** Opening Records to use block **

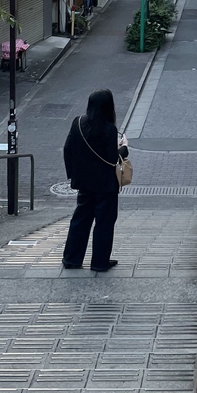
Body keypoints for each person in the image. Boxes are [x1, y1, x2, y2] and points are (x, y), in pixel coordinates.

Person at [61, 89, 127, 271]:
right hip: (106, 185)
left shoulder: (78, 123)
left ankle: (72, 259)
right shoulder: (109, 129)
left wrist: (74, 175)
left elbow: (67, 149)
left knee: (80, 220)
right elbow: (113, 158)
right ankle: (99, 262)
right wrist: (124, 148)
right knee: (104, 223)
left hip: (84, 182)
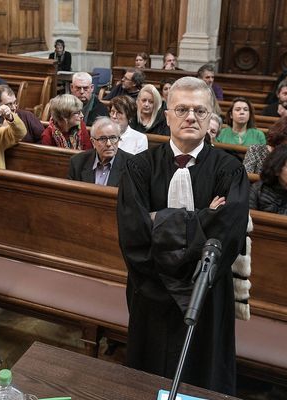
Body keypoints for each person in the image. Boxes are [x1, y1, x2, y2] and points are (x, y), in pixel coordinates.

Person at [117, 76, 249, 395]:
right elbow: (133, 232)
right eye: (182, 108)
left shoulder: (230, 171)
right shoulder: (138, 168)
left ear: (210, 118)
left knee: (200, 379)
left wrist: (160, 220)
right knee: (146, 380)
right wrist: (204, 216)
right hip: (151, 288)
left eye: (200, 111)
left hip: (206, 291)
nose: (191, 116)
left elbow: (225, 238)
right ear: (167, 116)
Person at [68, 117, 133, 186]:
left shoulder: (131, 165)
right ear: (93, 142)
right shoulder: (77, 162)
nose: (108, 144)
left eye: (113, 138)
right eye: (102, 139)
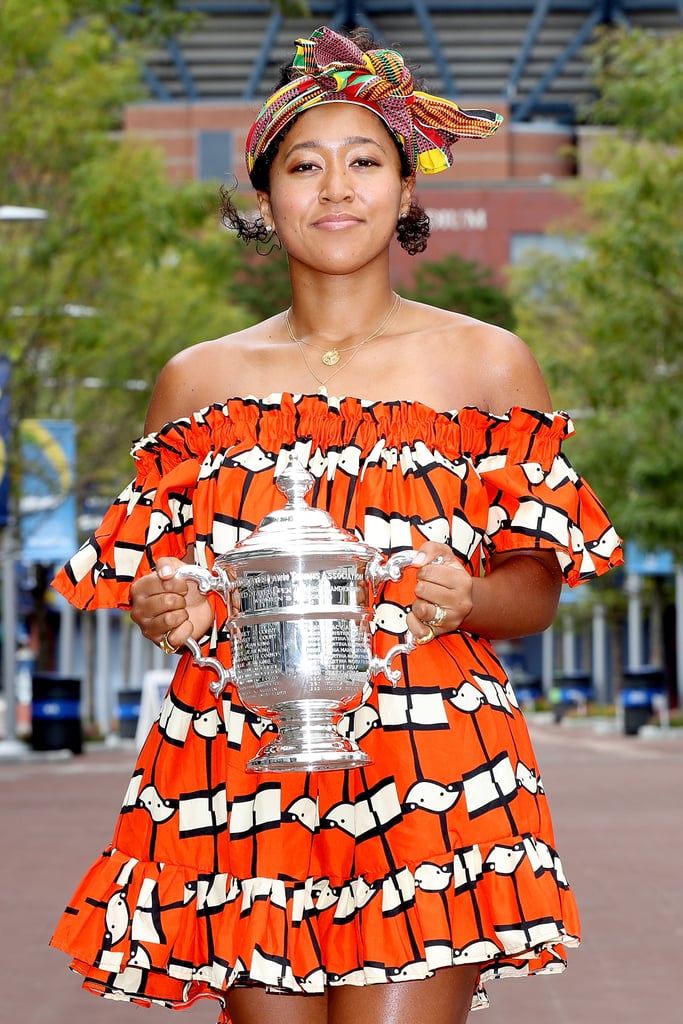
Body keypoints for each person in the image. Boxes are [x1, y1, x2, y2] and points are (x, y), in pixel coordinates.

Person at [50, 25, 623, 1024]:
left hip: (428, 761)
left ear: (406, 191)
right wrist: (165, 603)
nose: (336, 189)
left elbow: (533, 592)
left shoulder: (487, 364)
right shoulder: (195, 379)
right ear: (264, 199)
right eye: (304, 166)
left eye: (366, 162)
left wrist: (468, 597)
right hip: (236, 755)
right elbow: (162, 581)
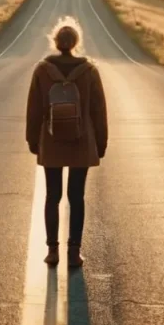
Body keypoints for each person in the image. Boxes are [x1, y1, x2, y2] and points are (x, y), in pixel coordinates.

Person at [26, 16, 108, 267]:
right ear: (76, 43)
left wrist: (32, 140)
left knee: (52, 195)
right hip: (82, 139)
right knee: (76, 196)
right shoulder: (90, 70)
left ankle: (52, 251)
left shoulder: (42, 70)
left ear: (55, 41)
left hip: (50, 140)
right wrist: (101, 143)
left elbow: (34, 109)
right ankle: (74, 252)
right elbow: (98, 110)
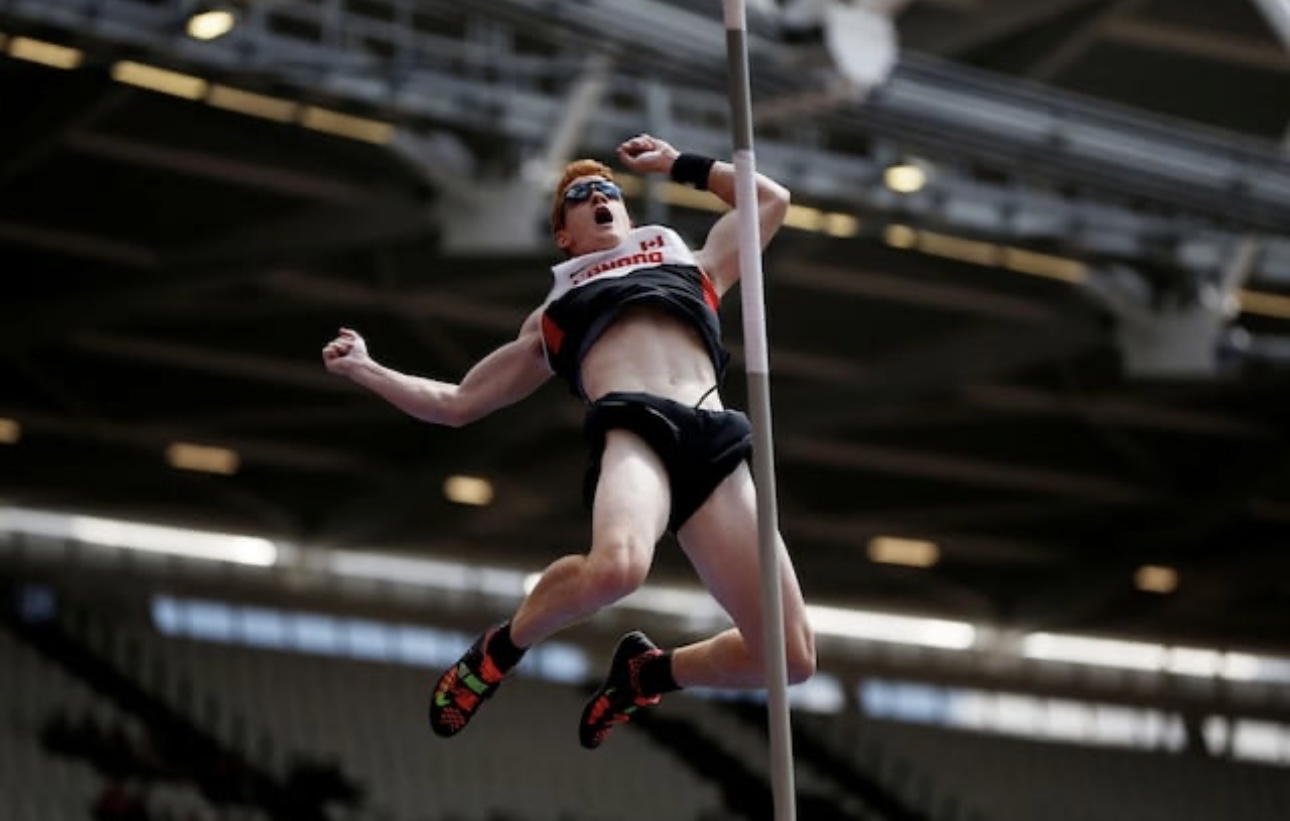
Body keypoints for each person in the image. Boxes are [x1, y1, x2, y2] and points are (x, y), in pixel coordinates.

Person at [322, 133, 816, 750]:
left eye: (610, 190)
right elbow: (457, 404)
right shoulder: (555, 311)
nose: (601, 196)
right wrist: (368, 368)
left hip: (714, 439)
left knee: (790, 659)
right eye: (584, 195)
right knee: (618, 568)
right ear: (565, 235)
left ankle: (647, 674)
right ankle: (500, 650)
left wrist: (675, 164)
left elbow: (769, 200)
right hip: (637, 430)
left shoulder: (691, 262)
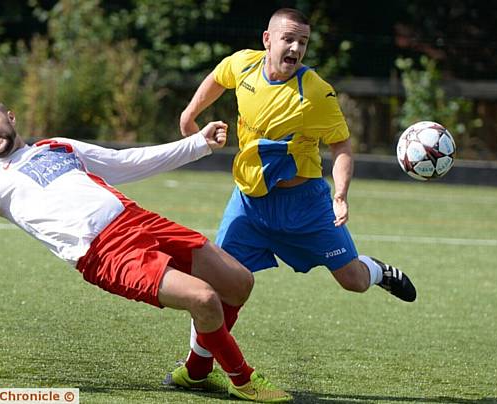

** Closing Records to use block **

**Directions:** Find the string "elbow" in the entries above and return each line that holds it.

**Answer to this exercise:**
left elbow: (67, 149)
right elbow: (113, 158)
right elbow: (133, 232)
left elbow: (225, 238)
left elbow: (533, 592)
right elbow: (162, 581)
left elbow: (34, 109)
right elbow: (98, 110)
right elbow: (457, 404)
left elbow: (769, 200)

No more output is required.